CHALLENGE>
Pick up the Ruby proposal for an anonymous Struct literal after its last sentence and continue writing it.

PROVIDED PASSAGE>
Project

General

Profile

Feature #16986

Anonymous Struct literal

Added by ko1 (Koichi Sasada) about 1 month ago. Updated 2 days ago.

Status:
Open
Priority:
Normal
Target version:
-
[ruby-core:98947]

Description

Abstract

How about introducing anonymous Struct literal such as ${a: 1, b: 2}?
It is almost the same as Struct.new(:a, :b).new(1, 2).

Proposal

Background

In many cases, people use hash objects to represent a set of values such as person = {name: "ko1", country: 'Japan'} and access its values through person[:name] and so on. It is not easy to write (three characters [:]!), and it easily introduces misspelling (person[:nama] doesn't raise an error).

If we make a Struct object by doing Person = Struct.new(:name, :age) and person = Person.new('ko1', 'Japan'), we can access its values through person.name naturally. However, it costs coding. And in some cases, we don't want to name the class (such as Person).

Using OpenStruct (person = OpenStruct.new(name: "ko1", country: "Japan")), we can access it through person.name, but we can extend the fields unintentionally, and the performance is not good.

Of course, we can define a class Person with attr_readers. But it takes several lines.

(Extracted records)

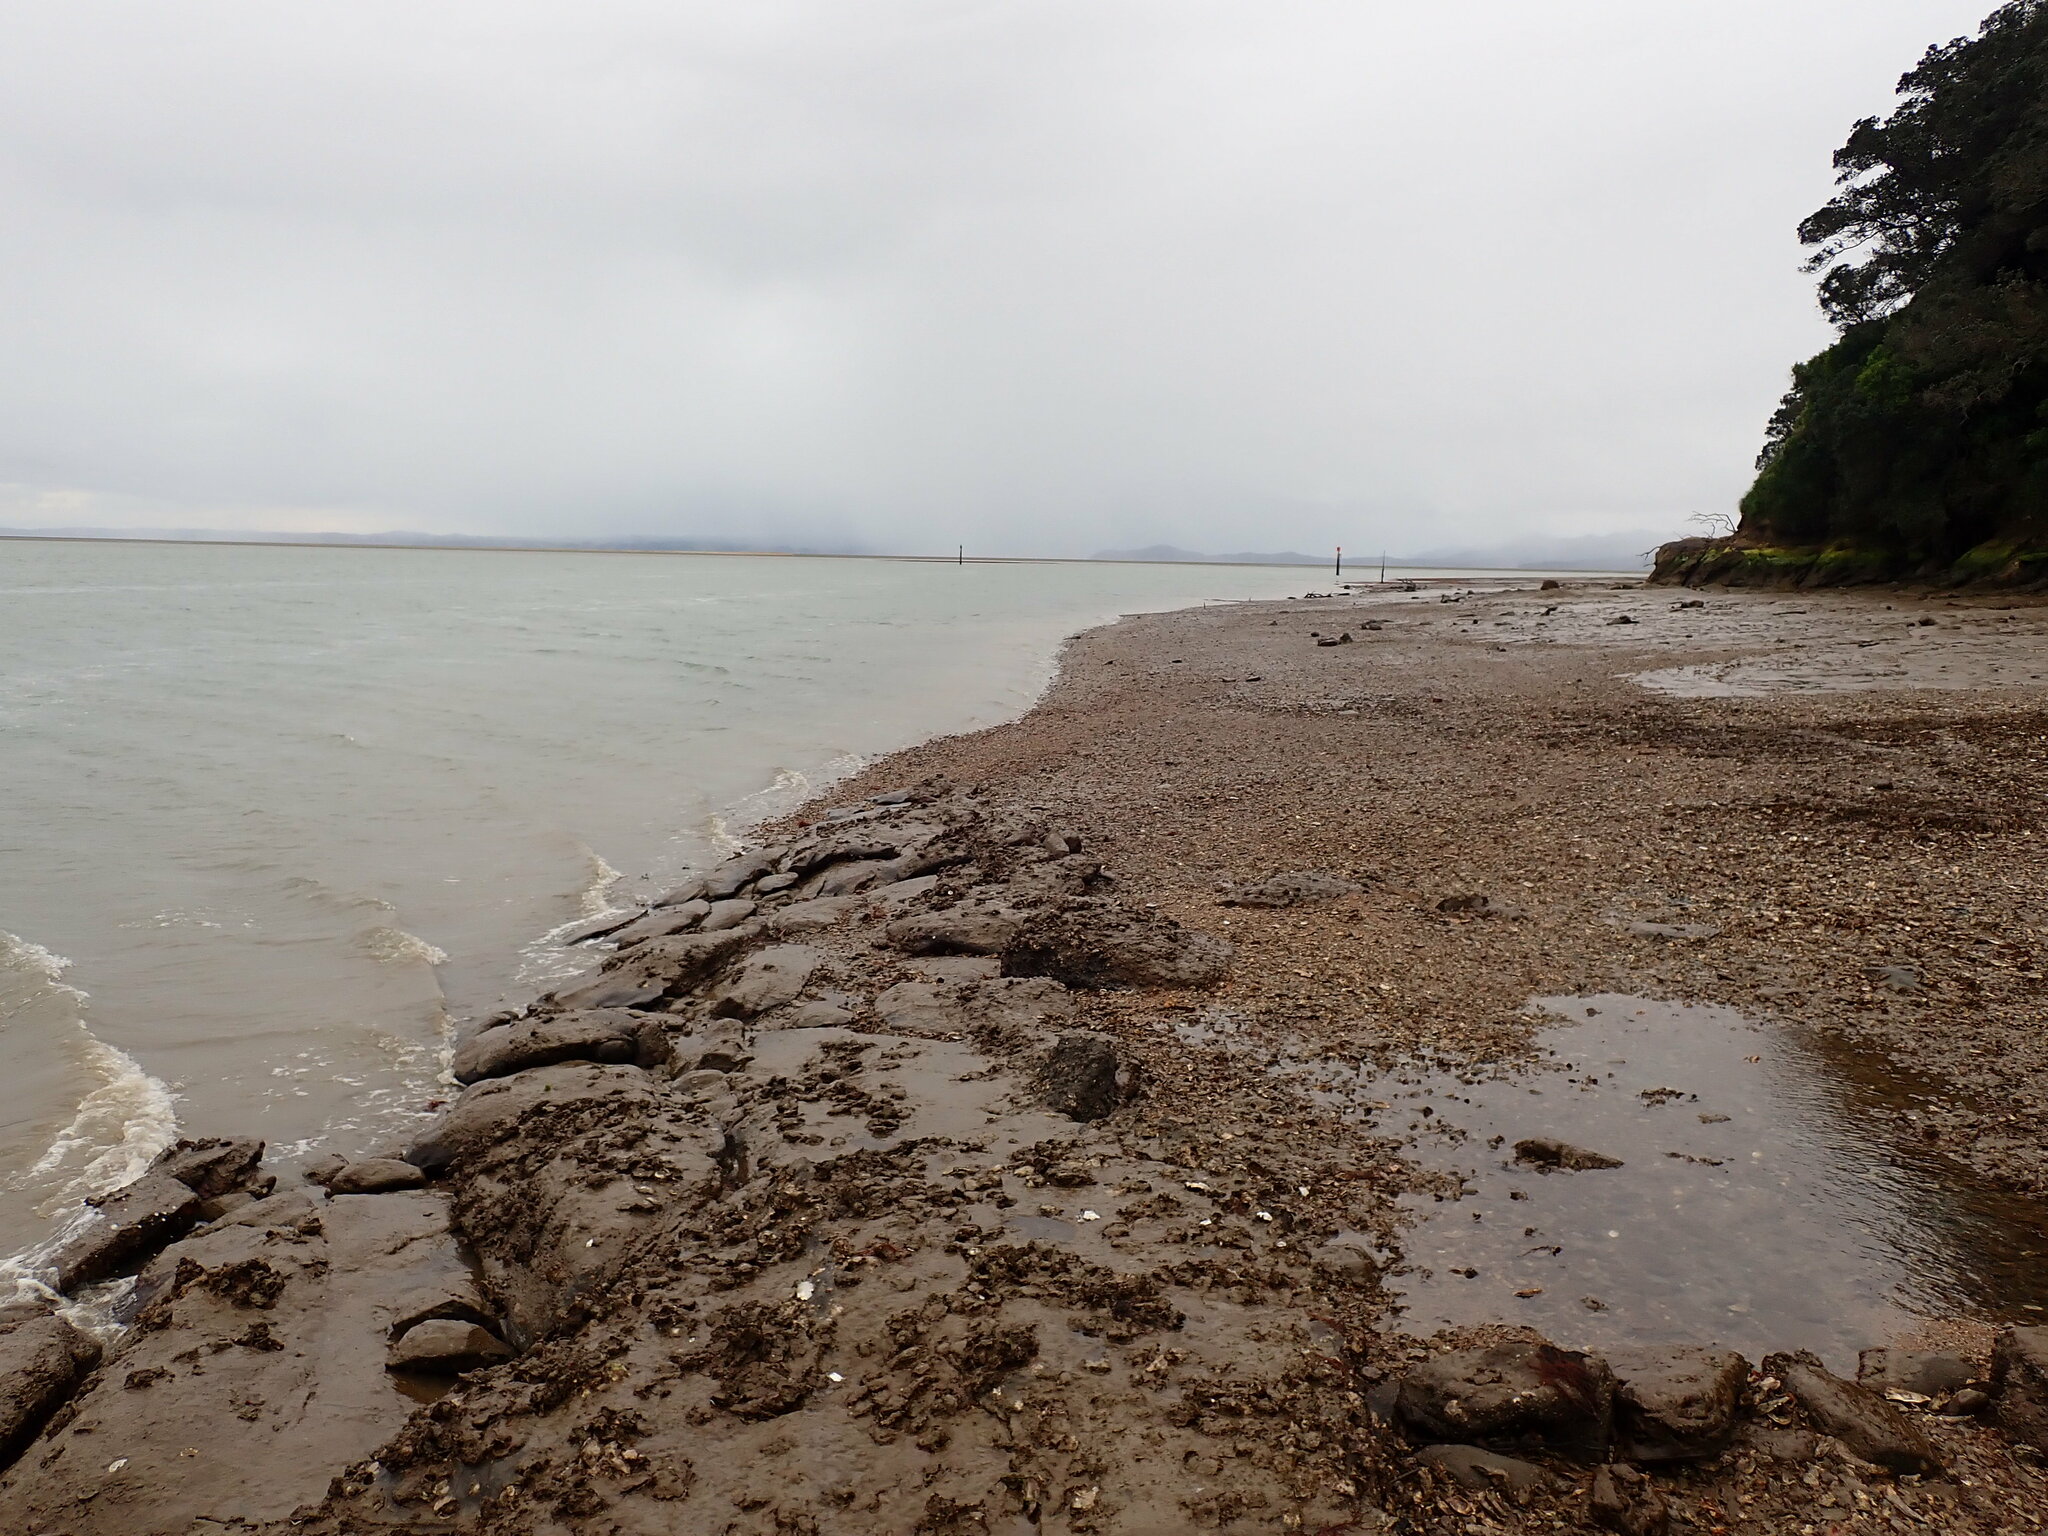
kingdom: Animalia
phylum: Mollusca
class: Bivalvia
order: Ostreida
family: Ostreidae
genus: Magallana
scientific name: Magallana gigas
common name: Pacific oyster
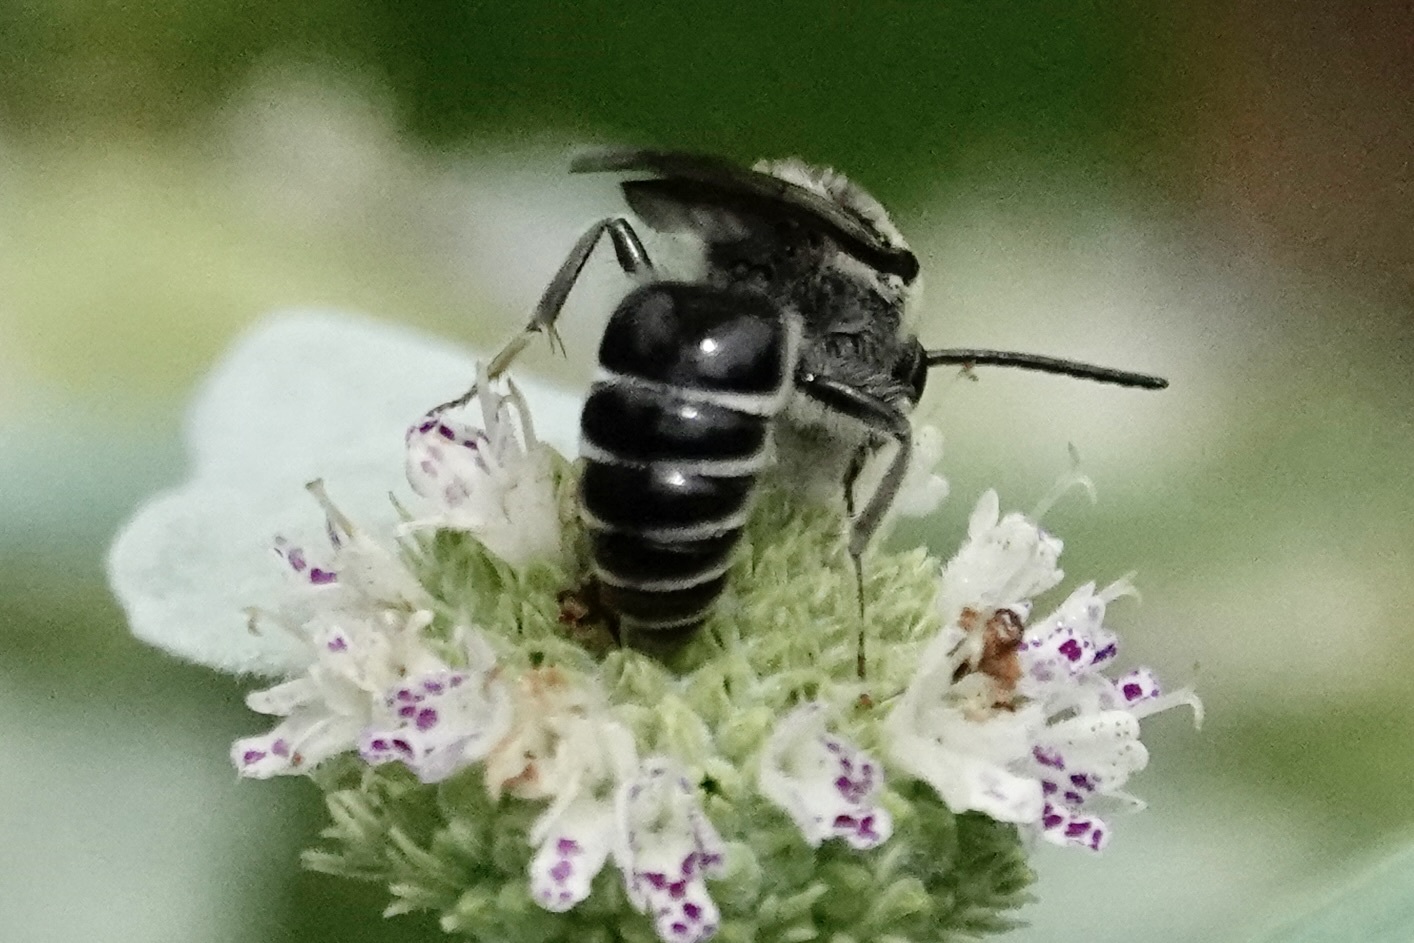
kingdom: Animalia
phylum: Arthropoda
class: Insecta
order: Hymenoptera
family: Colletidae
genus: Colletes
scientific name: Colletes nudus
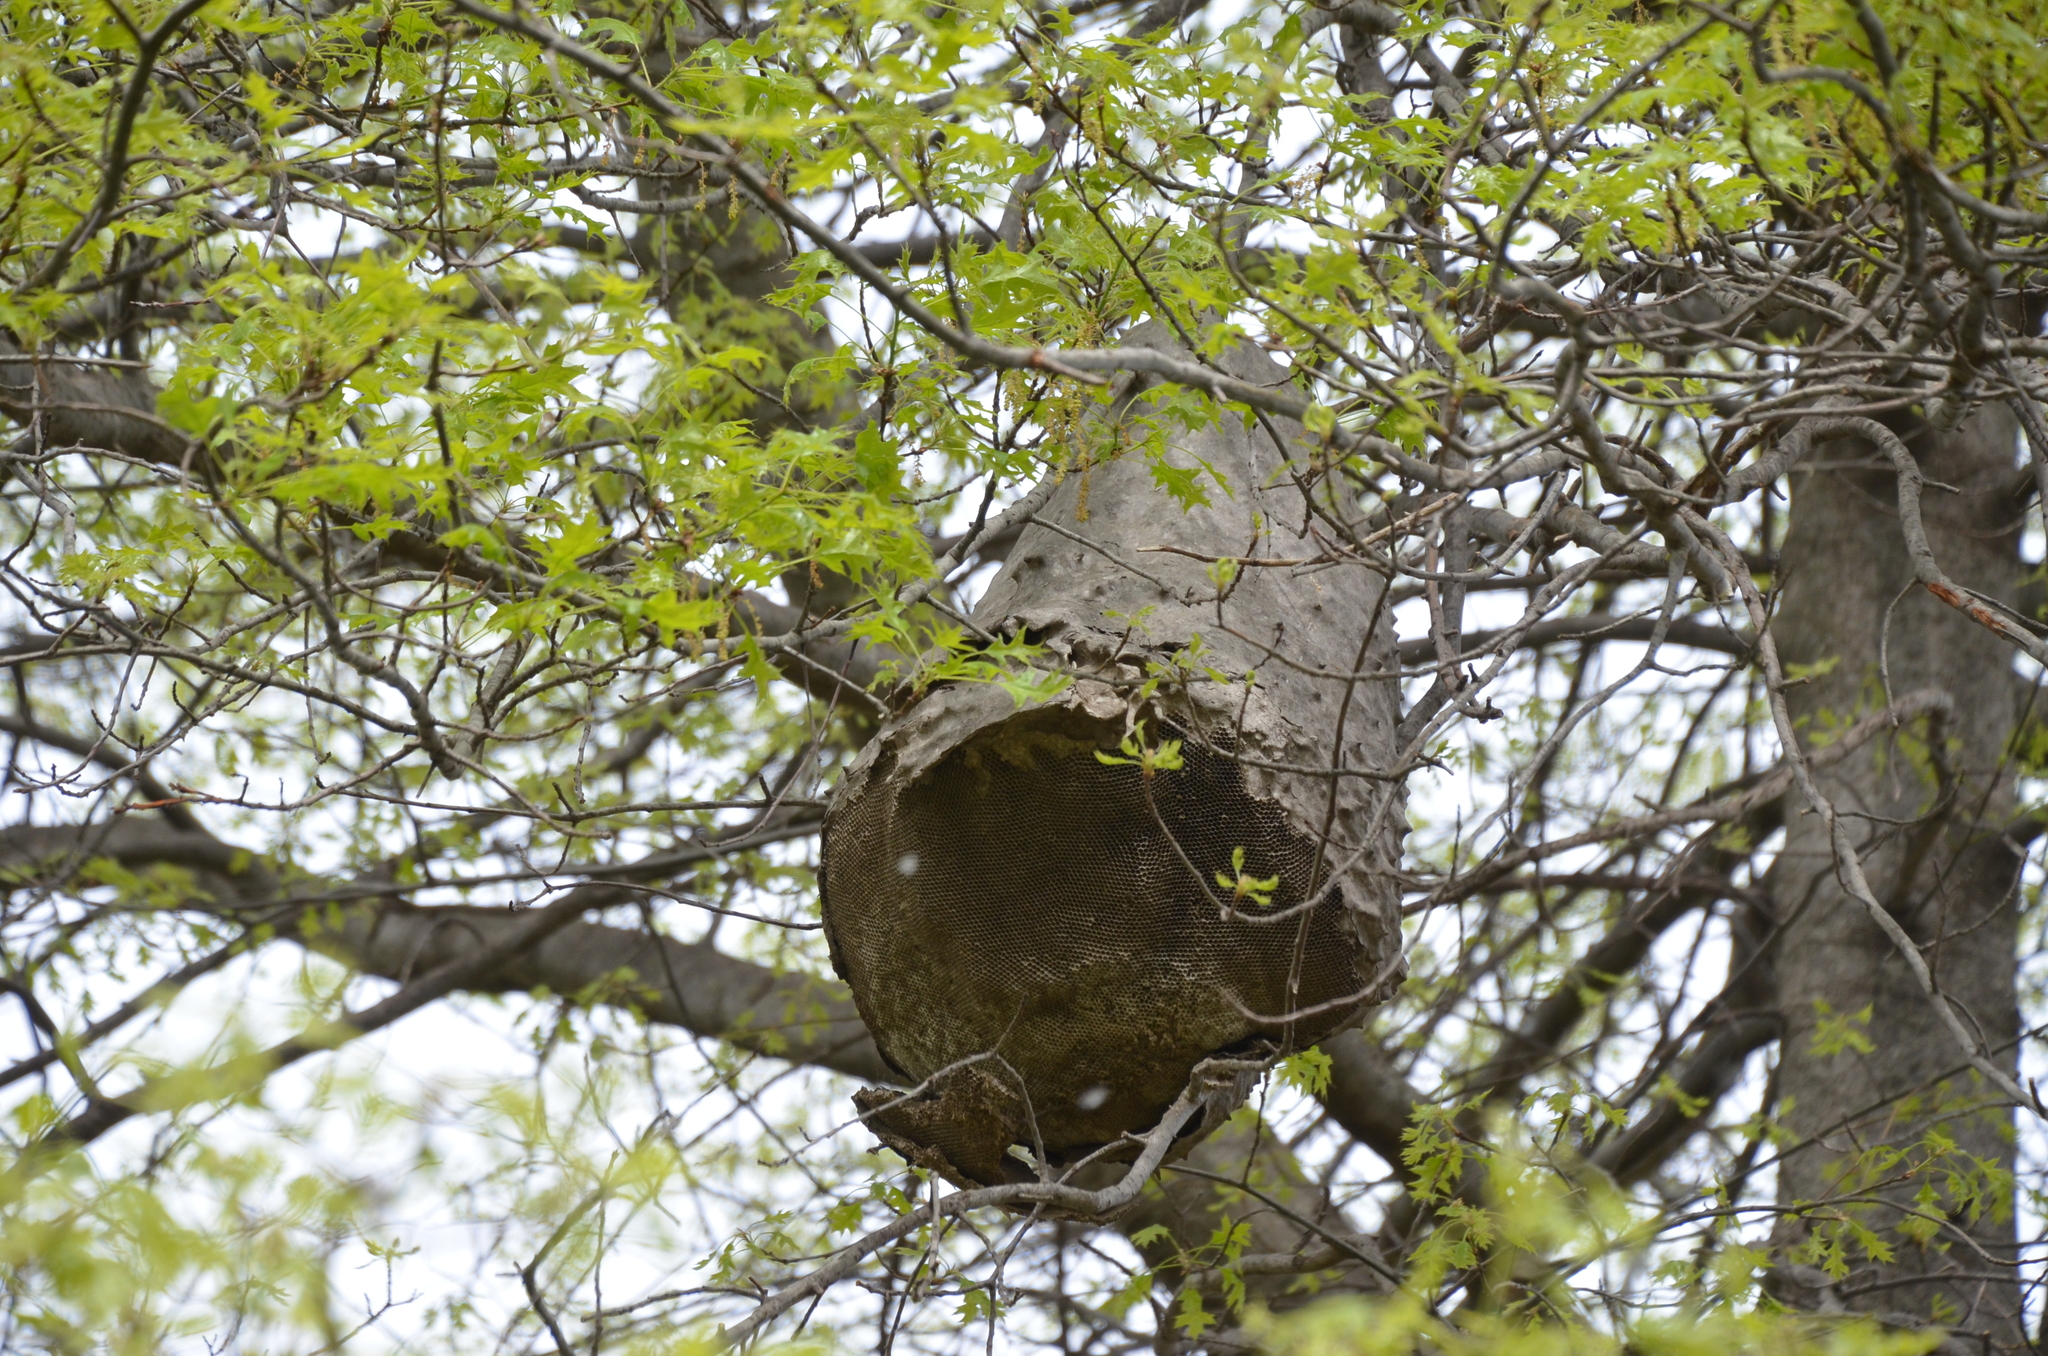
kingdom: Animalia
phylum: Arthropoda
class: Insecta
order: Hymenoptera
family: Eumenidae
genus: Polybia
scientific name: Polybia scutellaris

FINAL RESULT>
To summarize the needs:

  • Easy to write
    • Doesn't require declaring the class
    • Accessible through person.name format
  • Limited fields
  • Better performance

Idea

Introduce new literal syntax for an anonymous Struct such as: ${ a: 1, b: 2 }.
Similar to Hash syntax (with labels), but with $ prefix to distinguish.

Anonymous structs which have the same member in the same order share their class.

    s1 = ${a: 1, b: 2, c: 3}
    s2 = ${a: 1, b: 2, c: 3}
    assert s1 == s2

    s3 = ${a: 1, c: 3, b: 2}
    s4 = ${d: 4}

    assert_equal false, s1 == s3
    assert_equal false, s1 == s4

Note

Unlike Hash literal syntax, this proposal only allows label: expr notation. No ${**h} syntax.
This is because if we allow to splat a Hash, it can be a vulnerability by splatting outer-input Hash.

Thanks to this spec, we can specify anonymous Struct classes at compile time.
We don't need to find or create Struct classes at runtime.

Implementatation

https://github.com/ruby/ruby/pull/3259

Discussion

Notation

Matz said he thought about {|a: 1, b: 2 |} syntax.

Performance

Surprisingly, Hash is fast and Struct is slow.

Benchmark.driver do |r|
  r.prelude <<~PRELUDE
  st = Struct.new(:a, :b).new(1, 2)
  hs = {a: 1, b: 2}
  class C
    attr_reader :a, :b
    def initialize() = (@a = 1; @b = 2)
  end
  ob = C.new
  PRELUDE
  r.report "ob.a"
  r.report "hs[:a]"
  r.report "st.a"
end
__END__
Warming up --------------------------------------
                ob.a    38.100M i/s -     38.142M times in 1.001101s (26.25ns/i, 76clocks/i)
              hs[:a]    37.845M i/s -     38.037M times in 1.005051s (26.42ns/i, 76clocks/i)
                st.a    33.348M i/s -     33.612M times in 1.007904s (29.99ns/i, 87clocks/i)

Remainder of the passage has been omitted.